## Problem to solve
Tally the lines containing "shoulder" in this data. Respond with the tally alone.
"""
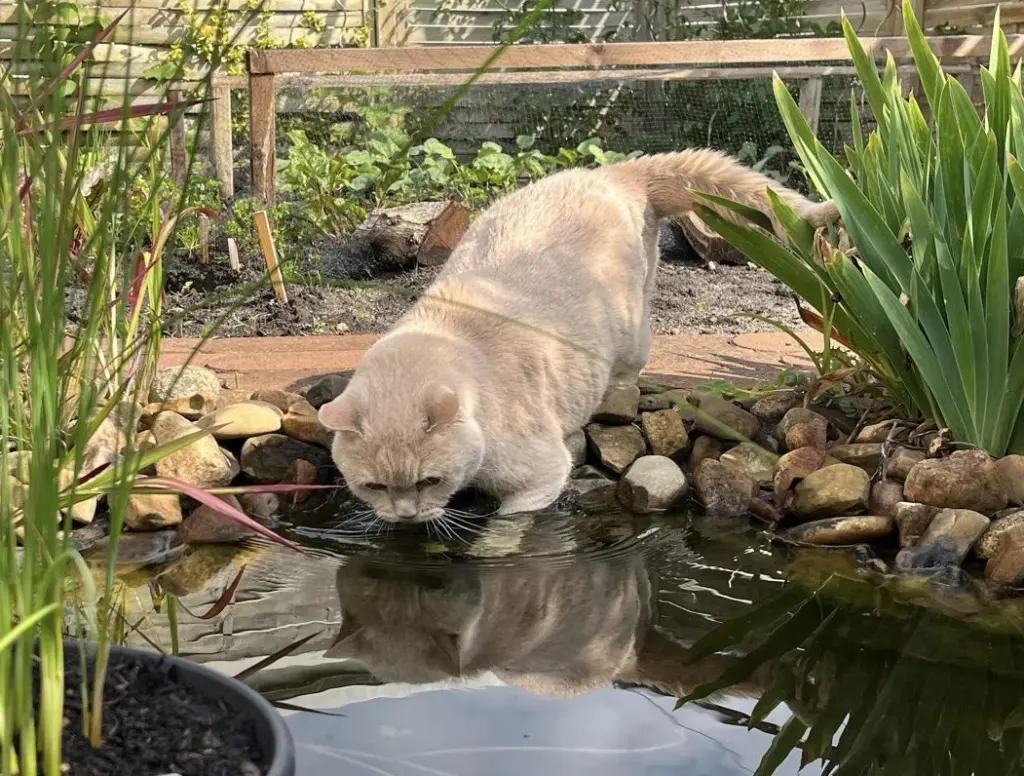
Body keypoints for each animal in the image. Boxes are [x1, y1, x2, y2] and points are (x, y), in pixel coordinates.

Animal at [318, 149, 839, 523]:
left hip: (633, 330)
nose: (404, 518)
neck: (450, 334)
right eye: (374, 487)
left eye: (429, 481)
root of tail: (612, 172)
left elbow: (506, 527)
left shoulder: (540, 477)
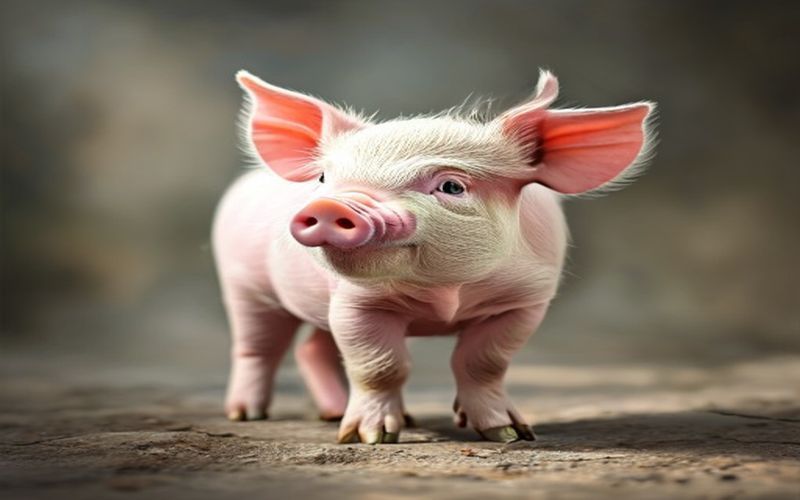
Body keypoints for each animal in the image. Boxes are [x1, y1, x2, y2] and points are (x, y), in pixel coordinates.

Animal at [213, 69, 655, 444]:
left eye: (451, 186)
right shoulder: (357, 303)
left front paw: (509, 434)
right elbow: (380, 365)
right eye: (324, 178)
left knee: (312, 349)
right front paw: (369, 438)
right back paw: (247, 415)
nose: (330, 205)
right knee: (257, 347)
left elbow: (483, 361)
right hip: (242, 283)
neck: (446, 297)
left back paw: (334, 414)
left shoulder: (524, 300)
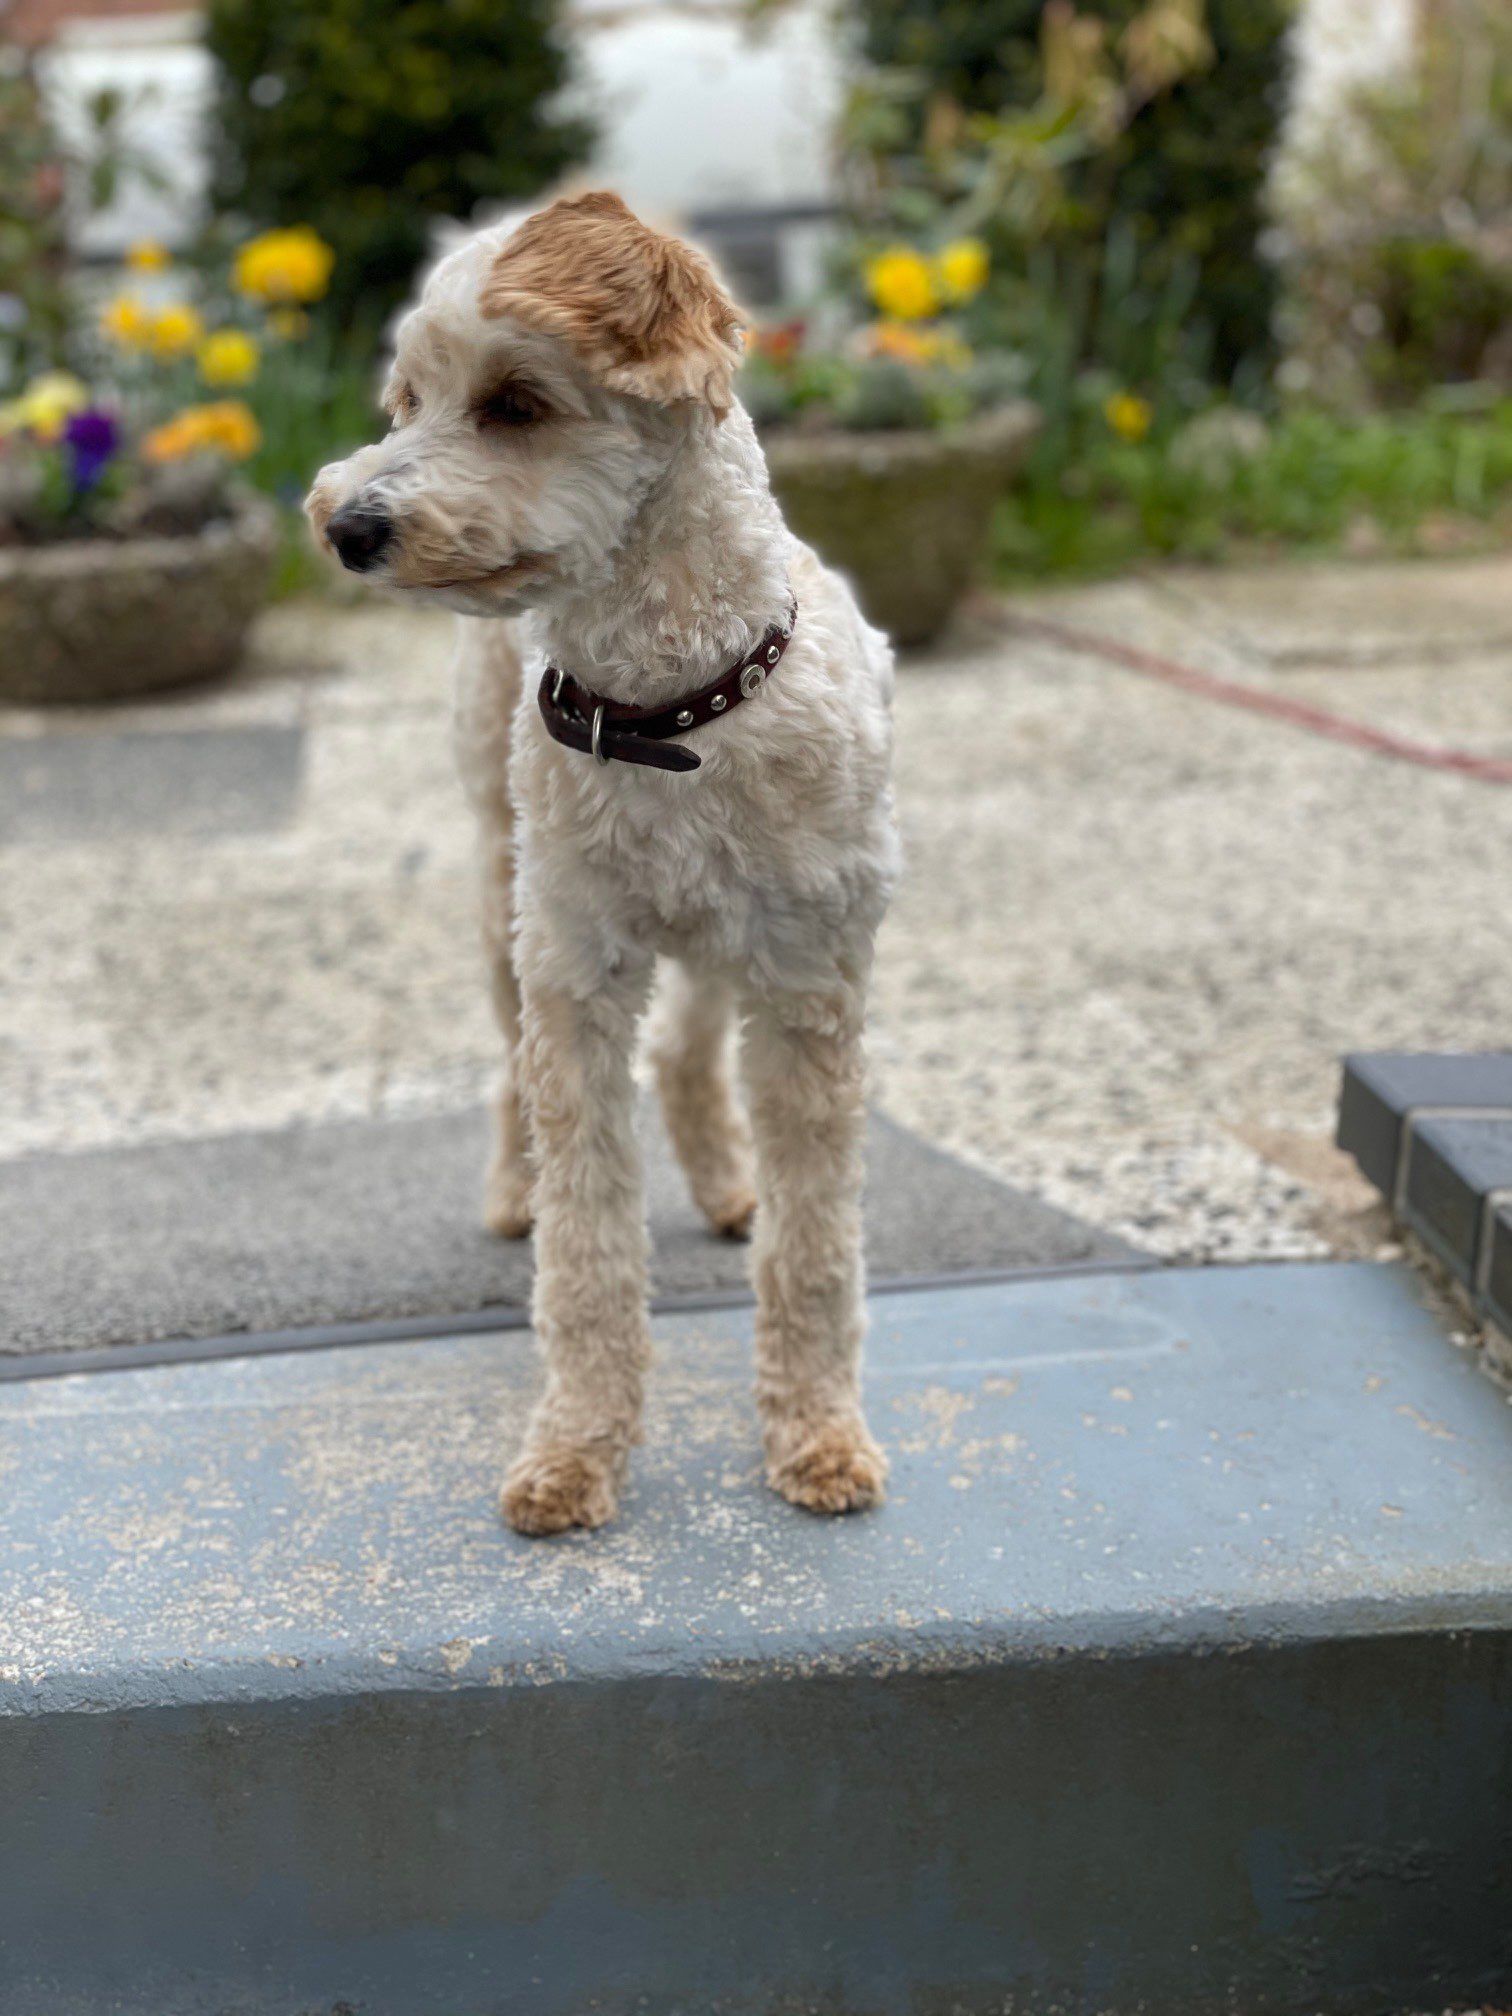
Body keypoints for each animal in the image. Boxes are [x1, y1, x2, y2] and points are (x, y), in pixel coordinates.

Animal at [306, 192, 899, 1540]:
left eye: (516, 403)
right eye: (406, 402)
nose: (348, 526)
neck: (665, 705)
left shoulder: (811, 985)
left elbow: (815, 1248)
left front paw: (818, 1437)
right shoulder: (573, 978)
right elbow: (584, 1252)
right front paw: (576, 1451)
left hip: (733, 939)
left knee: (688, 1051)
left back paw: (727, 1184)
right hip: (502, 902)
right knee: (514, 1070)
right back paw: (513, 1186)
"""
## Response below
5